Depuis 5 ans qu'existent ces centres d'analyse, le niveau de la
contamination des aliments n'a pas décru. Chaque année
nous publions un rapport d'environ 100 pages sur nos mesures concernant
la nourriture. Nous publions également l'adresse et le
nom des gens qui vivent dans ces régions, qui consomment
de cette nourriture et qui boivent du lait contaminé, 70-80%
de la contamination des gens est interne, absorbée avec
la nourriture. Dans notre ordinateur, nous avons leurs noms et
la région qu'ils habitent.
Nous savons que dans des régions situées à
200 km de la Tchernobyl, il est dangereux de vivre, de cultiver
la terre et d'élever du bétail. Je veux en particulier
parler de la région de Brest, à 400 km de Tchernobyl,
où je connais un village de 1 500 habitants, dont 400 enfants.
Nos normes officielles interdisent aux enfants de boire du lait
contaminé par plus de 37 Bq/kg. Malheureusement, c'est
précisément le lait qui est le plus contaminé
dans ce village. Le dernier rapport reçu de cette région
indique que la contamination du lait atteint 200 fois les normes.
Les enfants ont été examinés à l'aide
d'appareils spéciaux pour déterminer leur contamination
par différents radionucléides. La dose cumulée
de Cs 137 chez ces enfants est de plus de 1000 Bq/kg.
Les examens médicaux ont montré qu'il n'y a plus
un seul enfant qui soit vraiment en bonne santé. 400 enfants
vivent dans cet environnement. Malheureusement il ne s'agit que
d'un seul exemple parmi tant d'autres. Je connais 500 villages
identiques.
Étant donné que je n'ai pas encore réussi
à entreprendre des analyses dans tous les villages des
régions contaminées, il doit y en avoir bien davantage.
Parmi les mesures que nous avons faites sur du lait venant de
la région de Brest, 33% seulement étaient conformes
aux normes. 67% étaient plus élevées.
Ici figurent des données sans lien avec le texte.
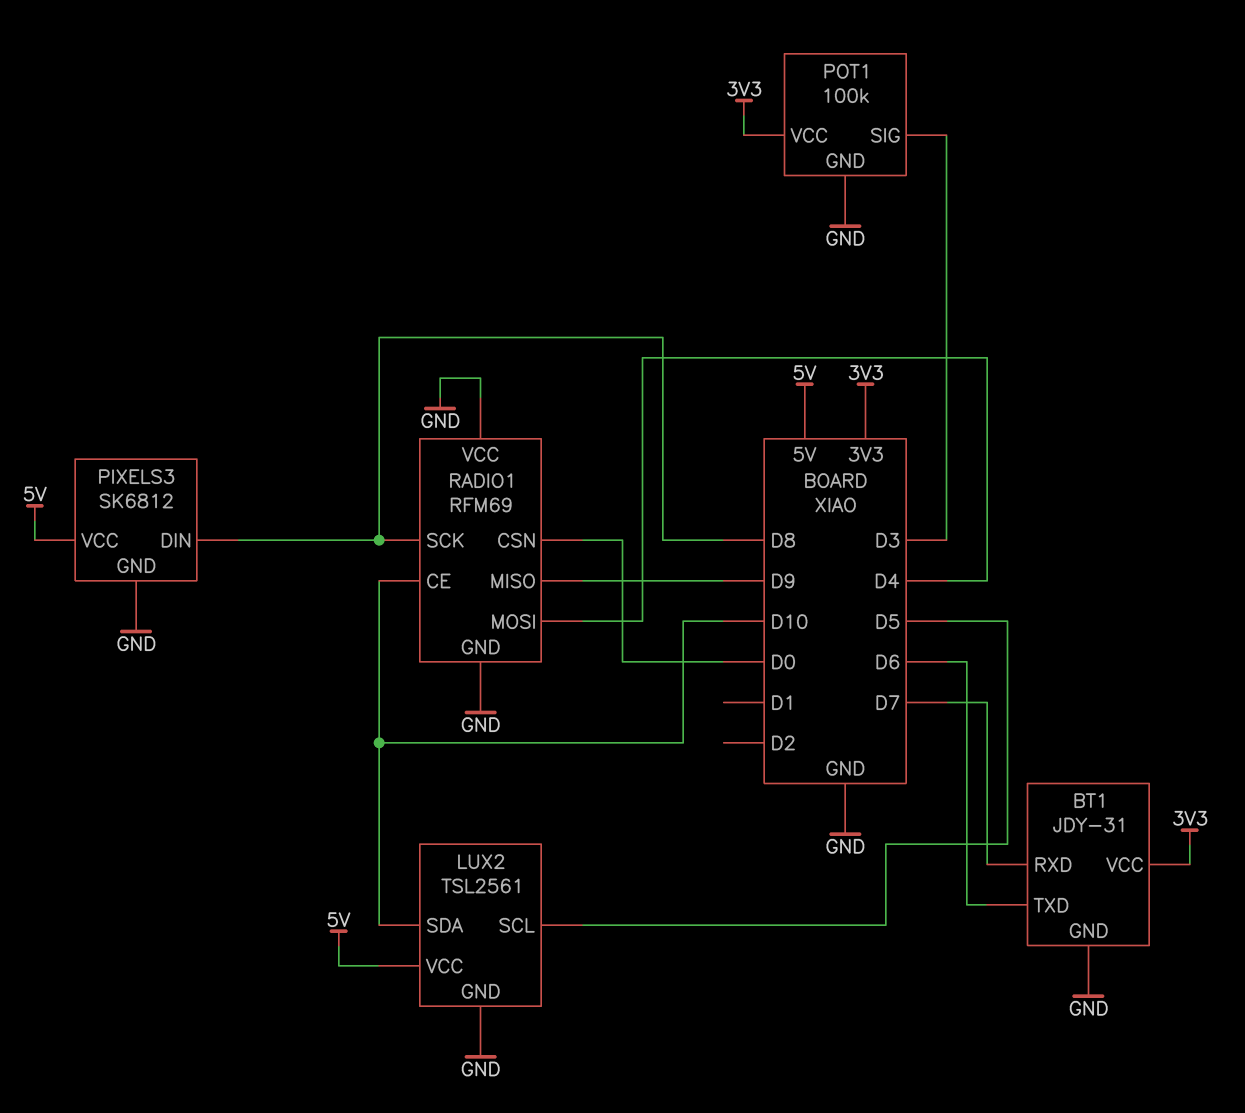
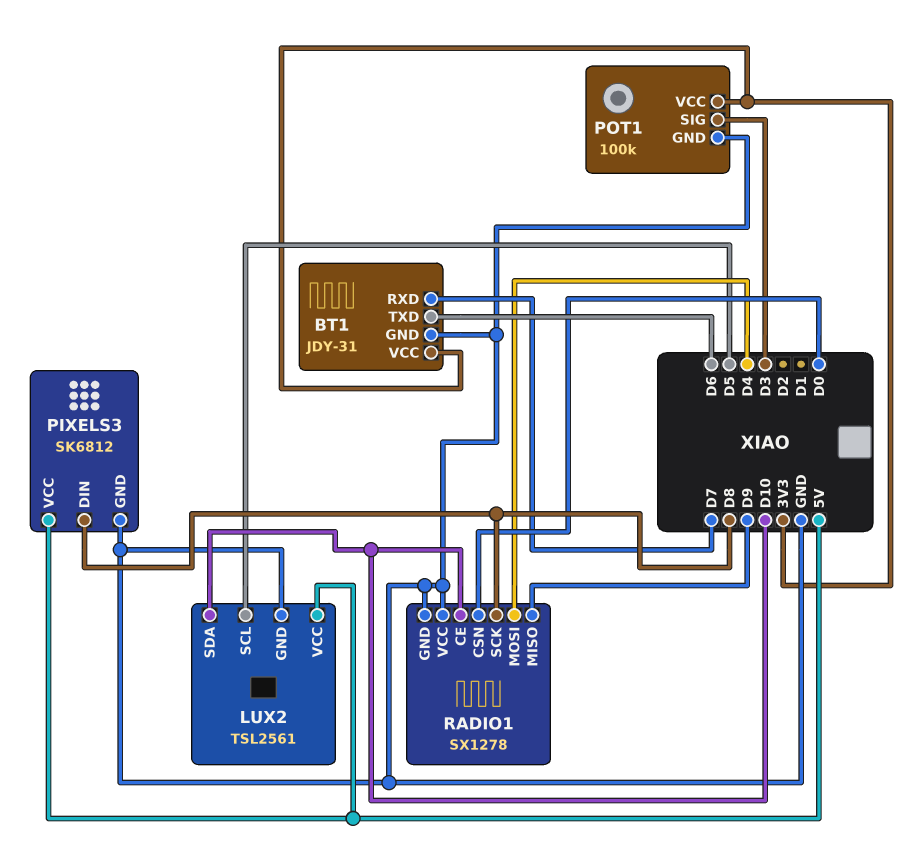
RADIO1: RFM69 -> SX1278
Plus
de 30% des analyses ont montré des doses de plus de 1000
Bq/kg de Cs 137. Malheureusement, ni les autorités locales,
ni le gouvernement ne tiennent compte de ces analyses. Aucune
mesure n'est prise pour améliorer la situation.
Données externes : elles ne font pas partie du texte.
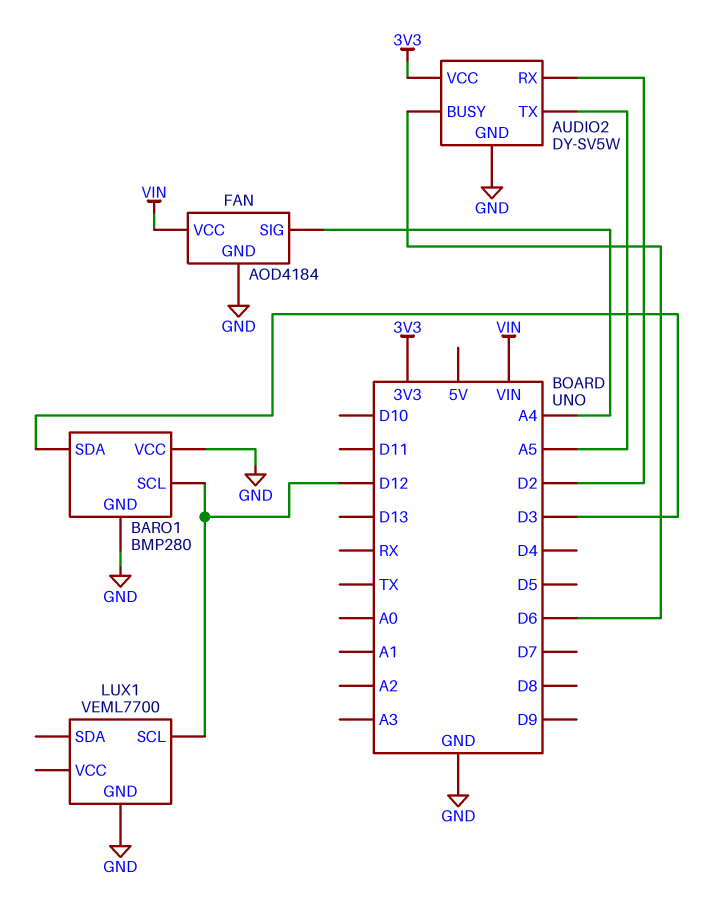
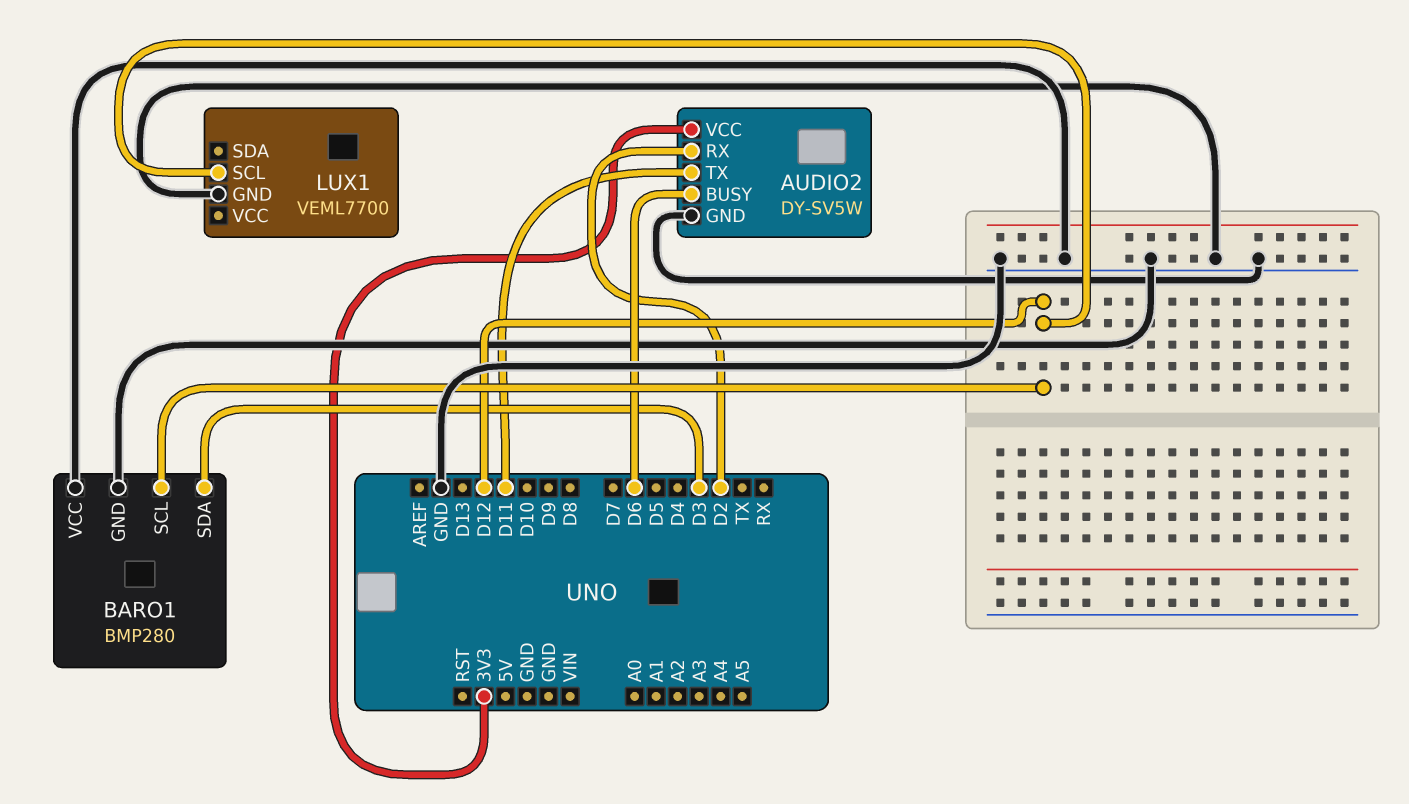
AUDIO2 pin TX: A5 -> D11
FAN: AOD4184 -> none
FAN pin GND: GND -> none
FAN pin SIG: A4 -> none
FAN pin VCC: VIN -> none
Je suis physicien, mais je travaille en relations étroites
avec des médecins. Je puis vous citer quelques données
émanant de médecins qui ont été publiées
dans notre étude. Le Dr.
Rosalie Bertell a cité les maladies que l'AIEA considérait
comme étant radio-induites. je voudrais les comparer avec
ce que nous voyons dans les région de Gomel et de Moghilev,
deux régions hautement contaminées. Deux instituts possèdent des données
antérieures, de 1982 - 85. Ils ont noté une augmentation
significative des malformations congénitales dont l'enregistrement
est obligatoire. Le nombre de celles-ci a doublé sur l'ensemble
du territoire national. L'AIEA n'a pas reconnu ceci. Dans des
régions plus contaminées, l'incidence des malformations
est 6 fois supérieure à ce qu'elle était
antérieurement.
En regardant la morbidité
dans ces zones très contaminées, on voit toute une
série de maladies radio-induites que l'AIEA refuse de reconnaître.
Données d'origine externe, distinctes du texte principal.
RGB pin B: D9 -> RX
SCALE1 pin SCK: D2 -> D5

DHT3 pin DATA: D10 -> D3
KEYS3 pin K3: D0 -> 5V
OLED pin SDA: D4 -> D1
Dans l'Institut des Radiations de Biélorussie, un registre
spécial est mis à jour par 35 spécialistes
qui enregistrent ces maladies. J'aimerais en particulier citer
le Professeur Kovachenko, spécialiste des troubles neurologiques
chez les enfants. Il constate toutes sortes de désordres
psychologiques et psychiatriques. Je vous remets un exemplaire
de son étude. Il est en mesure d'enregistrer des tracés
pathologiques sur des appareils spéciaux, qui montrent
qu'à la base des troubles psychiatriques il y a des lésions
organiques. Ces altérations ne sont donc pas dues au stress,
ni à une "radiophobie". Il s'agit de troubles
organiques, survenant chez des personnes ayant été
exposées aux rayonnements ionisants. L'étude en
question présente 42 cas originaires de zones très
contaminées qui souffrent de divers troubles mentaux.
Doit-on craindre comme il le pense, que dans 3 ou 4 générations,
il n'y aura plus personne en Biélorussie capable de réaliser
ce genre de suivi ?
Vesily Nesterenko,
Tchernobyl, conséquences sur l'environnement, la santé,
et les droits de la personnes,
Vienne, 12-15 avril 1996,
Tribunal Permanent des Peuples,
Commission Médicale International de Tchernobyl.